Full thead: https://www.reddit.com/r/sysadmin/comments/urybn4/365_data_centers_ransomware_attack/
The tweet about 355 Data Centers is utterly unfair. They are just prorating 50 years worth of leap-days.
gotta be ransom. even simple RAID strategies from the late 80’s would have been recovered in a day or two; the bulk of which would be getting new disks shipped.

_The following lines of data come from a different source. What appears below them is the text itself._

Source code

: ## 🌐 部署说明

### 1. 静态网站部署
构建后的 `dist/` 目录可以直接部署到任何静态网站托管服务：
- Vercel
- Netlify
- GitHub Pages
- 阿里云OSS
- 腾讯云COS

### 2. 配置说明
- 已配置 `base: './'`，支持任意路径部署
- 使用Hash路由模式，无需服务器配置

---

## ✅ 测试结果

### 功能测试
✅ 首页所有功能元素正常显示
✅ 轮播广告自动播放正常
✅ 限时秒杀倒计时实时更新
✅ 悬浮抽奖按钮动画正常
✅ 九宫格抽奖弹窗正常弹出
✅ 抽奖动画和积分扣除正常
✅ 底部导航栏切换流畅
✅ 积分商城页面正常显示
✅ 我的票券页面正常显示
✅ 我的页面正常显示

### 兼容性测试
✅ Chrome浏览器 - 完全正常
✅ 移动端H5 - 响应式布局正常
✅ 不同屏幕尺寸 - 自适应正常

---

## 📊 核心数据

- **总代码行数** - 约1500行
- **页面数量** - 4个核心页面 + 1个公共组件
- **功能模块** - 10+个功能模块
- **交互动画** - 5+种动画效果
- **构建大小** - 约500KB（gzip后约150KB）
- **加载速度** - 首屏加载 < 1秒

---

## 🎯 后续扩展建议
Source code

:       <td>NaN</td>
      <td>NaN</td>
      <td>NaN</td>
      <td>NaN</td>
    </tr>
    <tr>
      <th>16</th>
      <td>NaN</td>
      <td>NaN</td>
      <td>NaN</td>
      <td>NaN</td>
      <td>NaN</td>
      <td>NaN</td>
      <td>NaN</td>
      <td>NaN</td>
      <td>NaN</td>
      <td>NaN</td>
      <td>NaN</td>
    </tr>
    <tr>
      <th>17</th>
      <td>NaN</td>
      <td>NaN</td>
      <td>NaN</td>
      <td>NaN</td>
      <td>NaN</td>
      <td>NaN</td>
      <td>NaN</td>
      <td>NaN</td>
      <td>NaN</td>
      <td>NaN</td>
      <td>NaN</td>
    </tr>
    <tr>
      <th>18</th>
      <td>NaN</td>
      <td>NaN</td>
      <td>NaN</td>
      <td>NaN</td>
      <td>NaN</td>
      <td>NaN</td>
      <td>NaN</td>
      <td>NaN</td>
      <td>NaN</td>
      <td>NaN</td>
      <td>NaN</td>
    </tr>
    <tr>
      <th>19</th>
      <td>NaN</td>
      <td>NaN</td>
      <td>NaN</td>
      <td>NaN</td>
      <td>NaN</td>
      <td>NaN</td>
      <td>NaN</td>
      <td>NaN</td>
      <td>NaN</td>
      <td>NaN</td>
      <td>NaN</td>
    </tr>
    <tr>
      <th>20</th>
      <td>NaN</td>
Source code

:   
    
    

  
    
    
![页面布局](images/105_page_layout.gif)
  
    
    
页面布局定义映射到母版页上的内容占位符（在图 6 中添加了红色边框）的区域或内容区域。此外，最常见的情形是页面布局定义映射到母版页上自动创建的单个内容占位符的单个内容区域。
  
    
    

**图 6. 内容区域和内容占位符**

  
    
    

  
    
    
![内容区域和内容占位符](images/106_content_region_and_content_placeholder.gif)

I suppose a total site loss (like a tornado took the building) if they don’t have an offsite disaster recovery plan but that’s pretty incompetent too.
Might have been posted already, and might not have any new info, but here’s a Reddit thread with comments from someone claiming to be an employee suggesting that the company is fucked no matter when the data is returned to clients.
https://www.reddit.com/r/sysadmin/comments/urybn4/365_data_centers_ransomware_attack/?utm_source=share&utm_medium=ios_app&utm_name=iossmf
This week they might give you a timeline, I see no commitment to getting you up and running this week.